Need for Solar-LED Lighting

Worldwide there are around 1.5 billion people without access to electricity. The problem is very acute in Sub-Saharan Africa where over 500 million people lack modern energy, with rural electricity access rates as low as 2% [see “Lighting & Development” in Lighting Africa].   India is not much better off with around 450 million (one person in three) not connected to the national electrical grid.

It is most enlightening to view the Earth from space, as it can be clearly seen that, Africa at night is basically unlit—as dark as all-but empty Siberia – indeed the “Dark Continent”. With nearly 1 billion people, Africa accounts for around a sixth of the world's population, but generates only 4% of global electricity, and the majority of that energy is used by South Africa, Egypt and the other countries in the north.

To-do item —
Using the text on the need for solar-LED lighting, decide whether each statement agrees with it. Answer yes or no for each, and quote the words from the text that settle it.
1. About 450 million people in India are not connected to the national electrical grid.
2. Africa produces about a sixth of the world's electricity.
3. In Sub-Saharan Africa, rural electricity access can be as low as 2%.

Data listing —
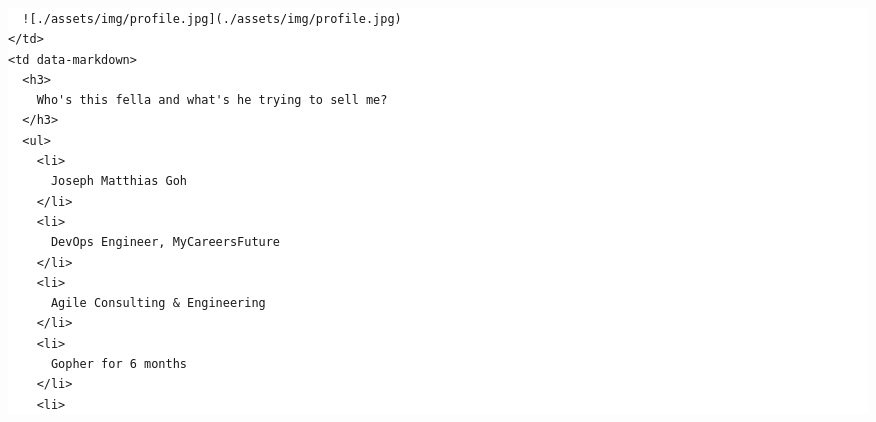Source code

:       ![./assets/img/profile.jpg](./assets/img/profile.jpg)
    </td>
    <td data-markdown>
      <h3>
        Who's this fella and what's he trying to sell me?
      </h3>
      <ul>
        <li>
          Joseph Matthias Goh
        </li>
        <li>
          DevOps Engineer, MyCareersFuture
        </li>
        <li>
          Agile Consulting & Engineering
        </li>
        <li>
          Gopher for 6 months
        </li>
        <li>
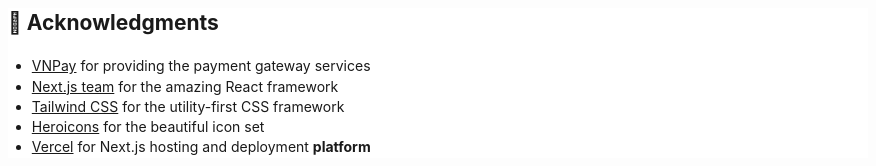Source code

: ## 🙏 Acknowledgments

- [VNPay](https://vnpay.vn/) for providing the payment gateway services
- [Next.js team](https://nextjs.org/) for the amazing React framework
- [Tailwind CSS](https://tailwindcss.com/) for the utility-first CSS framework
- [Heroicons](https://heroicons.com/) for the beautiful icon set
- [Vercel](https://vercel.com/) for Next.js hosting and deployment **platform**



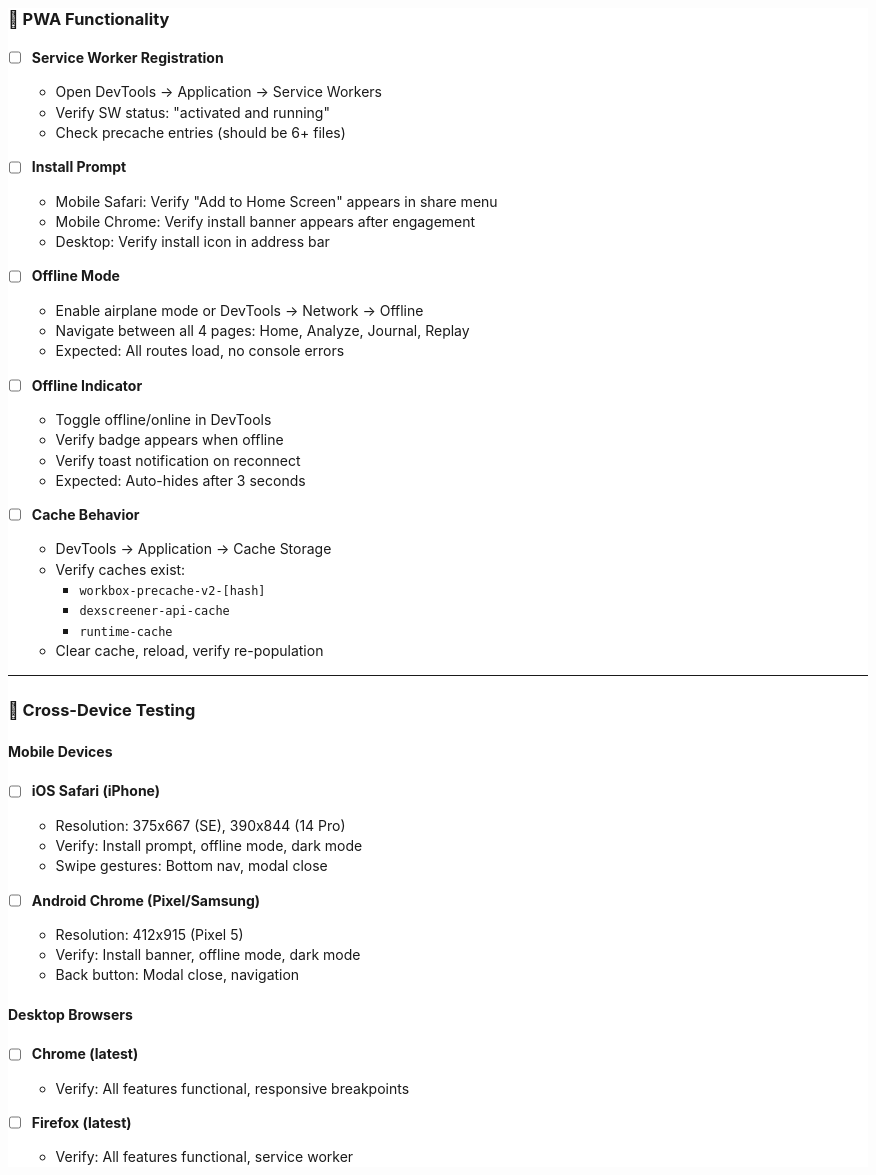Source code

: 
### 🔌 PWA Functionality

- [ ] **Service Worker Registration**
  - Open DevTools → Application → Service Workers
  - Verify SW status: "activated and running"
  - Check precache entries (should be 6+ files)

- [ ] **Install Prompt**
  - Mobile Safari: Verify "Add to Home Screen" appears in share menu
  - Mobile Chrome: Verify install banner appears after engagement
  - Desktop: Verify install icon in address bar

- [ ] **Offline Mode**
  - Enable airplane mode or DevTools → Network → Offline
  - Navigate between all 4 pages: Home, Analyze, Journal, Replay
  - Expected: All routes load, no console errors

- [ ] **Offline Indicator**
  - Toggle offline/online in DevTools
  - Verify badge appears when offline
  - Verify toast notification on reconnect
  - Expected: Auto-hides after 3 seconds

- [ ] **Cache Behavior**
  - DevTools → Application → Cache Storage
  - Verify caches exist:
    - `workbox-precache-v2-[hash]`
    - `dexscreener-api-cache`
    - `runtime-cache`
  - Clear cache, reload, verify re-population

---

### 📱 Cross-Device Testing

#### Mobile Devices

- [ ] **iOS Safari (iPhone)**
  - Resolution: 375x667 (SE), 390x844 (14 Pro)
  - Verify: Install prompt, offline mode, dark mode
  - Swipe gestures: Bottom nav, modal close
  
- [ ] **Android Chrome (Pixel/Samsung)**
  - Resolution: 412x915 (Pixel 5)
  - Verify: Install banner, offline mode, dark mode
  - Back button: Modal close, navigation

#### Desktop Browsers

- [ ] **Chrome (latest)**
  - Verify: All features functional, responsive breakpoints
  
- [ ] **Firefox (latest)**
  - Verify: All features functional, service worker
* * *
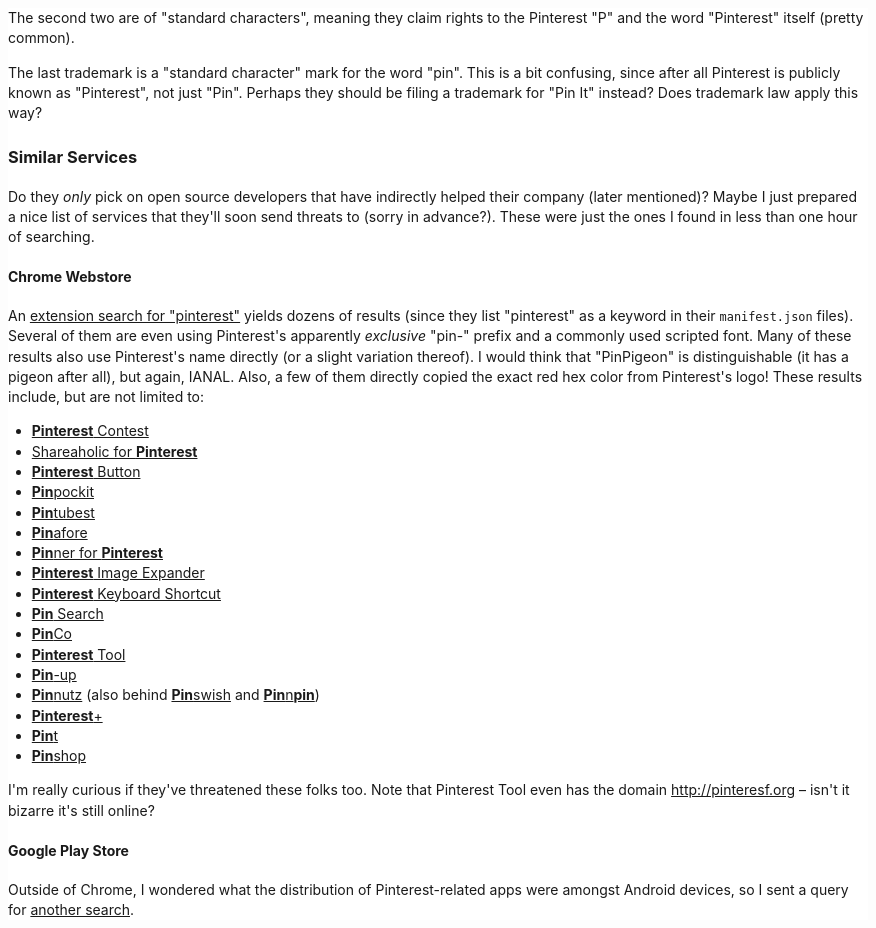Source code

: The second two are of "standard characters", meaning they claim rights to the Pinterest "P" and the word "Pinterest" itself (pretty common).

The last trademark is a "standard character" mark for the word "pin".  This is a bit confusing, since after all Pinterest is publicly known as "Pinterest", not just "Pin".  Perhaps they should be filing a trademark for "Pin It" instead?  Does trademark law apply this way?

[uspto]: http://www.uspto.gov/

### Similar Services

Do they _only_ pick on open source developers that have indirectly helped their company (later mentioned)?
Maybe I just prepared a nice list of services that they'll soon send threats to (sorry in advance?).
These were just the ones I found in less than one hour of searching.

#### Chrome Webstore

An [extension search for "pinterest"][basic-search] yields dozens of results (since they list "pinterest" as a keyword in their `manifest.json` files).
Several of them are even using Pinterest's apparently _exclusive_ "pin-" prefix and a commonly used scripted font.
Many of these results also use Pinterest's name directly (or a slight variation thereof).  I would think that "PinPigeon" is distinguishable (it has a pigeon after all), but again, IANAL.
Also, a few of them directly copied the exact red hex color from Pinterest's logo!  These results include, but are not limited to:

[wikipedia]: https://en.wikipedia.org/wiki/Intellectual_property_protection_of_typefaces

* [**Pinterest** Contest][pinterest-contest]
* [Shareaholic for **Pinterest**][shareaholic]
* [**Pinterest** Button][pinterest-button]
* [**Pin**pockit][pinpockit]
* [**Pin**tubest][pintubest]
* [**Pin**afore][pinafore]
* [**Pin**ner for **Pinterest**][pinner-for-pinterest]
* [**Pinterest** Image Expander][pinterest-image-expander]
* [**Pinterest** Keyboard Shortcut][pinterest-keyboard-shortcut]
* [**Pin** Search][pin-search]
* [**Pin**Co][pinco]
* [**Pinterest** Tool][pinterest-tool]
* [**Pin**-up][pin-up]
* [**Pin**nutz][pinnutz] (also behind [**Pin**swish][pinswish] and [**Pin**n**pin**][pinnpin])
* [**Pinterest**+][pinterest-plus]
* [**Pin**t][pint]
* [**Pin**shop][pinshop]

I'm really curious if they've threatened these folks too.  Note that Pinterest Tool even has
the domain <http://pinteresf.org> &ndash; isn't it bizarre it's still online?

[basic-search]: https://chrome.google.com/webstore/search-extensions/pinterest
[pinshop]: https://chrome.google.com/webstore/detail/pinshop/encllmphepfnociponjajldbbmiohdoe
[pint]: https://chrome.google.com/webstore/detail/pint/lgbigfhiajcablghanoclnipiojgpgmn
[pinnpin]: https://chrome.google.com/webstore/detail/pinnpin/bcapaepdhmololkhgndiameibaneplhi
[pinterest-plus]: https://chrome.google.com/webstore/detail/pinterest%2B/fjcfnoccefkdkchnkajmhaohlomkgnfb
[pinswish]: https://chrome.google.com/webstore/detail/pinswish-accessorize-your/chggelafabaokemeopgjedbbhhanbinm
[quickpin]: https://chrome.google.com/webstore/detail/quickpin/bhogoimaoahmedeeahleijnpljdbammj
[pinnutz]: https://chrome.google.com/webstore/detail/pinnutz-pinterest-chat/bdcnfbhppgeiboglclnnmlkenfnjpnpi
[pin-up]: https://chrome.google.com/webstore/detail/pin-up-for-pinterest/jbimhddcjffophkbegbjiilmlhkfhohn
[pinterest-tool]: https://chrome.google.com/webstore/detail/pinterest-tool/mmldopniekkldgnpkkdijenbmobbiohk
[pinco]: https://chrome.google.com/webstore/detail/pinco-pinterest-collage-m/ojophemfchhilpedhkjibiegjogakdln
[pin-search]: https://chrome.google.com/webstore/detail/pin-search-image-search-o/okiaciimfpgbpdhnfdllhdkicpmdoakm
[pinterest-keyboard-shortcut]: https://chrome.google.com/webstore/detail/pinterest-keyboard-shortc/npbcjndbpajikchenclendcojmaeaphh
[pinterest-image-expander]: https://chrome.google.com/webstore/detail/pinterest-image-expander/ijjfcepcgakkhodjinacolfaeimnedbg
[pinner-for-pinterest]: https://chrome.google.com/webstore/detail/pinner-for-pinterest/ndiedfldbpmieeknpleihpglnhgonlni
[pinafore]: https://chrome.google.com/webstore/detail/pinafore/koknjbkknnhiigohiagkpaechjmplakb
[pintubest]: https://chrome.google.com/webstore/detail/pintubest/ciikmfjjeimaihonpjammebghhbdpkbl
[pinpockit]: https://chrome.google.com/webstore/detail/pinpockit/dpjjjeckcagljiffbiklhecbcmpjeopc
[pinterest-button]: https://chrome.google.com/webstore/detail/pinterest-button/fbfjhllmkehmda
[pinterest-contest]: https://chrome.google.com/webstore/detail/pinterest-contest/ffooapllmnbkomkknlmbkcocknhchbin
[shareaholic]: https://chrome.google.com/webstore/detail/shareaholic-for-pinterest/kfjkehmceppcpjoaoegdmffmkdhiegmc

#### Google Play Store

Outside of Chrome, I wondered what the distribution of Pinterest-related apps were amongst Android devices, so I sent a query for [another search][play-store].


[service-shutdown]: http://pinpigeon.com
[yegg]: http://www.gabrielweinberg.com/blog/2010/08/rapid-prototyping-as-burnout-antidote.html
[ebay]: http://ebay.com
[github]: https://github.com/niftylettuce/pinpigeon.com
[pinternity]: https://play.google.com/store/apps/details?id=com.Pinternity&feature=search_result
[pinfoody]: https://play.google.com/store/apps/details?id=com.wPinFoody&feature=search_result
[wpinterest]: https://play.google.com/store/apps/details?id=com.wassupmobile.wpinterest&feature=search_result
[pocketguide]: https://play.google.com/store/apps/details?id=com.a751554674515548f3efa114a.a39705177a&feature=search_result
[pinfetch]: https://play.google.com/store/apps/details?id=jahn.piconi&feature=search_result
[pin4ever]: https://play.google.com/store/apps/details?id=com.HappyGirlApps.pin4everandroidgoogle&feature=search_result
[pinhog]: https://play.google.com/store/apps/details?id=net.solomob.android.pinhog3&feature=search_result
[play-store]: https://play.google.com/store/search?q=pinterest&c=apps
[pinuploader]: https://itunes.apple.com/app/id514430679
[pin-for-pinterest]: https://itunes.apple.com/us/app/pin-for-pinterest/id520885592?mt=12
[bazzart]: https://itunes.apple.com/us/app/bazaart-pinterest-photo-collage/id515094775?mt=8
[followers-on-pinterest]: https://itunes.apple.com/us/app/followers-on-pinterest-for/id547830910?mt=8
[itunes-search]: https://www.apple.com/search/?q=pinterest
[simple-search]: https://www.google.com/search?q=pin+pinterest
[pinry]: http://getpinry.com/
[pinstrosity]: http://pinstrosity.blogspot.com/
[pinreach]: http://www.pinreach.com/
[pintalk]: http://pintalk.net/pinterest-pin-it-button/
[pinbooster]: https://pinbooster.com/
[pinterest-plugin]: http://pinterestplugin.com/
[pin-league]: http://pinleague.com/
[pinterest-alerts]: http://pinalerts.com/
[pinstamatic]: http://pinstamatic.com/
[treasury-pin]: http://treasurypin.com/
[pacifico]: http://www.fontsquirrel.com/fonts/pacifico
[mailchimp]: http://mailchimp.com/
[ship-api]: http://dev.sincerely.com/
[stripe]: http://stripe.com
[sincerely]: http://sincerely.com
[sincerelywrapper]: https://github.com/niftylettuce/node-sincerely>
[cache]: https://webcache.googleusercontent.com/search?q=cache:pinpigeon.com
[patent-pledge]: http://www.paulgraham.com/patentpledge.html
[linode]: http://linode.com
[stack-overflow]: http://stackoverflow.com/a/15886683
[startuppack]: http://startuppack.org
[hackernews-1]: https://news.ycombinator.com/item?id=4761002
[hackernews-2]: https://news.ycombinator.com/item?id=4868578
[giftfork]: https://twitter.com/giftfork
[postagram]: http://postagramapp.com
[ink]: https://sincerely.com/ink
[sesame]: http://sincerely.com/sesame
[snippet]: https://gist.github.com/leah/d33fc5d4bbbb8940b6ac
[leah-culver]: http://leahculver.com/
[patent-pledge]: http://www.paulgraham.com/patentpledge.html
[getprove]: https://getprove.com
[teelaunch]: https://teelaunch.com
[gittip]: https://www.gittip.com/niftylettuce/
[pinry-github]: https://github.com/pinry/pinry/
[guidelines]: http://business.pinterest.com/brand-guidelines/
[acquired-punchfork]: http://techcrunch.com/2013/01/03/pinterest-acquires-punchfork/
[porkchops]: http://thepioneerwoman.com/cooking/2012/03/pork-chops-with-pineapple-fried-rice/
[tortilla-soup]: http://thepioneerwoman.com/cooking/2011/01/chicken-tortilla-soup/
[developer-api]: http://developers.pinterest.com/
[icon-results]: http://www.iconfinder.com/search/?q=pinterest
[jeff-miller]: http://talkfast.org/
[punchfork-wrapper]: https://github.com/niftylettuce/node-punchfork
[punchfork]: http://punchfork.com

Solved problem —
1. Yes: "India is not much better off with around 450 million (one person in three) not connected to the national electrical grid."
2. No: "but generates only 4% of global electricity"
3. Yes: "with rural electricity access rates as low as 2%"